In this Article
- Add alt text to an image in the editor
- Add alt text to a navigation dropdown image
- Add alt text in Resources' quick action panel
- Write meaningful image descriptions
- Examples of effective Alt Text
- Ensure ADA compliance by requiring alt text
Alternative text (alt text) is required on images to provide a written description of the image and to meet current accessibility standards. The images on your site, whether they are decorative or have important content, need to be accessible to all users. Some users may be visiting your site with assistive technology, such as a screen reader, or they may be visiting the site with limited internet connection. In all cases, alt text will help them experience your site to the fullest.
Add alt text to an image in the editor
If you are inserting a new image, click the Insert Image icon.
For an existing image, right click on the image and select the Image Settings link.
In the Image Properties settings, find the “Alternative text” field and input your image description.
Save the Image Properties settings, save the Content element, and publish the page.
Add alt text to a navigation dropdown image
On the given landing page, click the Page Settings gear icon.
Click the Nav Info Tab and find the “Thumbnail Alt text” field. This field only appears after you have added a Page Thumbnail.

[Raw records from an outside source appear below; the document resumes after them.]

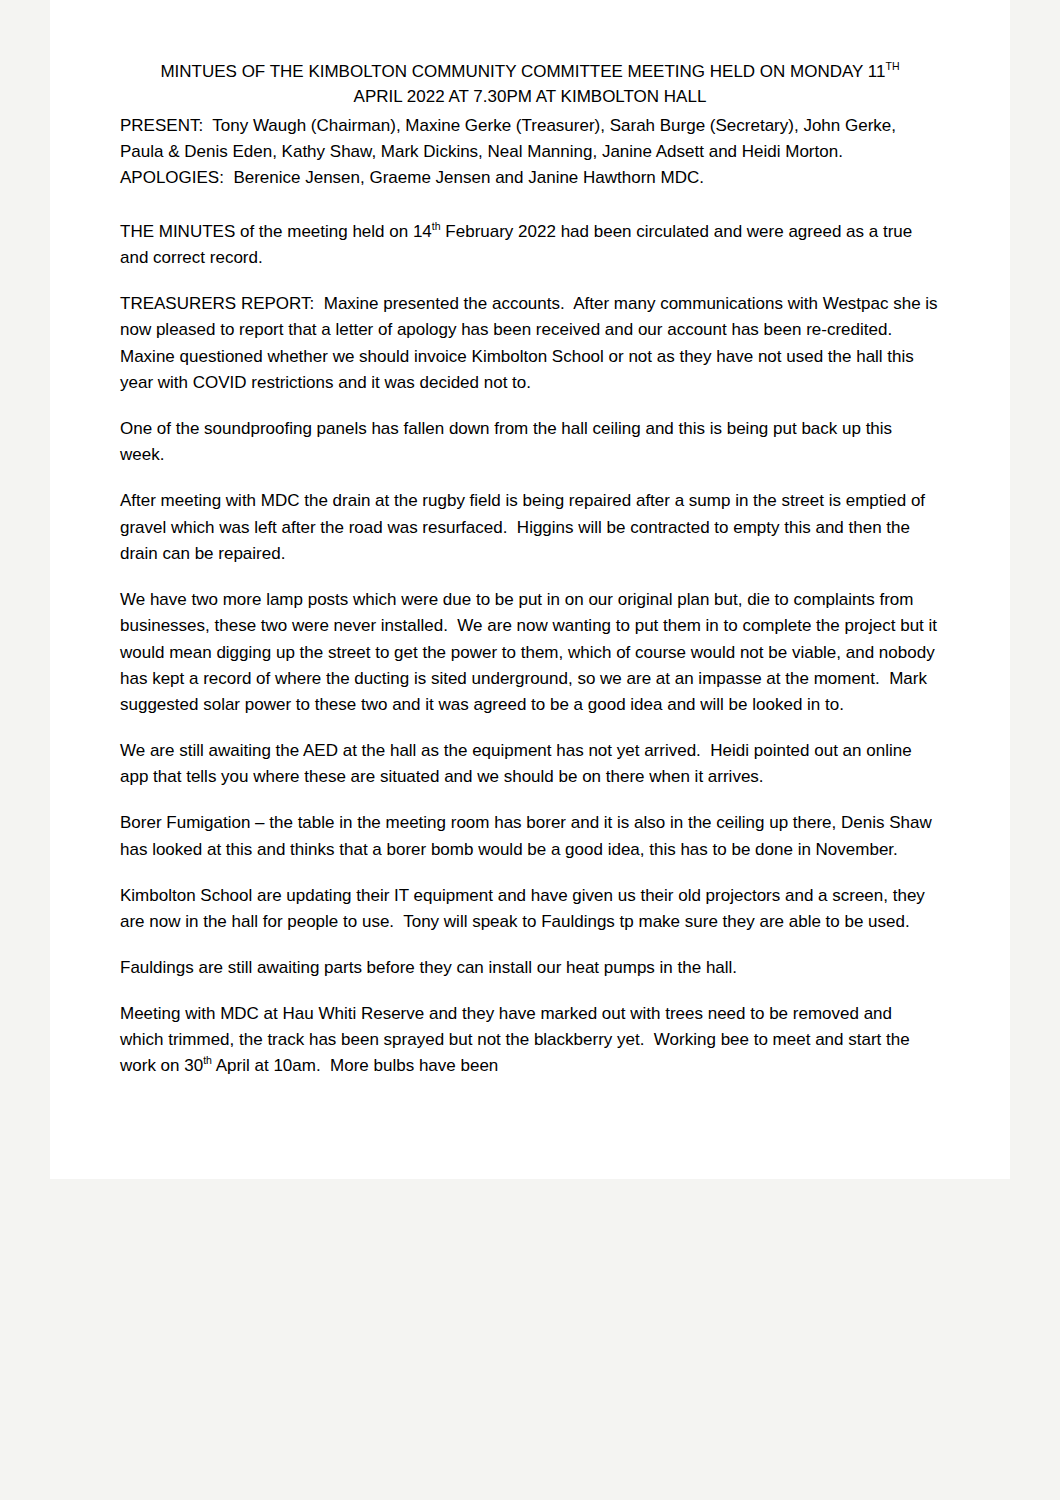Mintues of the Kimbolton Community Committee Meeting held on Monday 11th April 2022 at 7.30pm at Kimbolton Hall
Present: Tony Waugh (Chairman), Maxine Gerke (Treasurer), Sarah Burge (Secretary), John Gerke, Paula & Denis Eden, Kathy Shaw, Mark Dickins, Neal Manning, Janine Adsett and Heidi Morton.
Apologies: Berenice Jensen, Graeme Jensen and Janine Hawthorn MDC.
The minutes of the meeting held on 14th February 2022 had been circulated and were agreed as a true and correct record.
Treasurers report: Maxine presented the accounts. After many communications with Westpac she is now pleased to report that a letter of apology has been received and our account has been re-credited. Maxine questioned whether we should invoice Kimbolton School or not as they have not used the hall this year with COVID restrictions and it was decided not to.
One of the soundproofing panels has fallen down from the hall ceiling and this is being put back up this week.
After meeting with MDC the drain at the rugby field is being repaired after a sump in the street is emptied of gravel which was left after the road was resurfaced. Higgins will be contracted to empty this and then the drain can be repaired.
We have two more lamp posts which were due to be put in on our original plan but, die to complaints from businesses, these two were never installed. We are now wanting to put them in to complete the project but it would mean digging up the street to get the power to them, which of course would not be viable, and nobody has kept a record of where the ducting is sited underground, so we are at an impasse at the moment. Mark suggested solar power to these two and it was agreed to be a good idea and will be looked in to.
We are still awaiting the AED at the hall as the equipment has not yet arrived. Heidi pointed out an online app that tells you where these are situated and we should be on there when it arrives.
Borer Fumigation – the table in the meeting room has borer and it is also in the ceiling up there, Denis Shaw has looked at this and thinks that a borer bomb would be a good idea, this has to be done in November.
Kimbolton School are updating their IT equipment and have given us their old projectors and a screen, they are now in the hall for people to use. Tony will speak to Fauldings tp make sure they are able to be used.
Fauldings are still awaiting parts before they can install our heat pumps in the hall.
Meeting with MDC at Hau Whiti Reserve and they have marked out with trees need to be removed and which trimmed, the track has been sprayed but not the blackberry yet. Working bee to meet and start the work on 30th April at 10am. More bulbs have been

Enter your alt text, then save and publish the page.
Add alt text in Resources' quick action panel
Best practice: while uploading media into Resources, easily pop open the quick actions panel to add your alt text to images in a super efficient way!
Writing meaningful image descriptions
Alt text should describe the meaning of your image rather than its actual appearance. In order for the text to be more effective to your users, it is important to follow some basic guidelines.
Write alt text before choosing an image: Define what you would like the image to convey and how it fits into the page before you select the image.
Keep descriptions as short as possible: Use text that represents the content and function of the image with concise language. Keep your description to no more than two sentences (125 characters or fewer).
Let users know the image is decorative/unimportant: If the image is not important to the page content, you can enter “Decorative Image” (without the quotes) into the field.
Note the surrounding context: Add in language that explains what the image represents to the page. This is especially true if the image has text or contains important words.
Inform users about images that link away from the page: If you decide to apply a link to an image, you will need to provide additional information in the alt text about what the link will do.
Captioned images: If the image has a caption, you can link both the caption and the image and enter “Decorative Image” as the alt text. Example
Examples of effective Alt Text
alt=”Three students reading books in the school library”
alt=”Final sales and seasonal items”
Ensure ADA compliance by requiring alt text
Resources settings are available to help ensure ADA compliance on your site by requiring alt text in order for images to be shown on the site. There are separate toggles for Resource elements and the content editor. A warning box will display the number of images that will be affected by enabling the alt text requirement for Resource elements.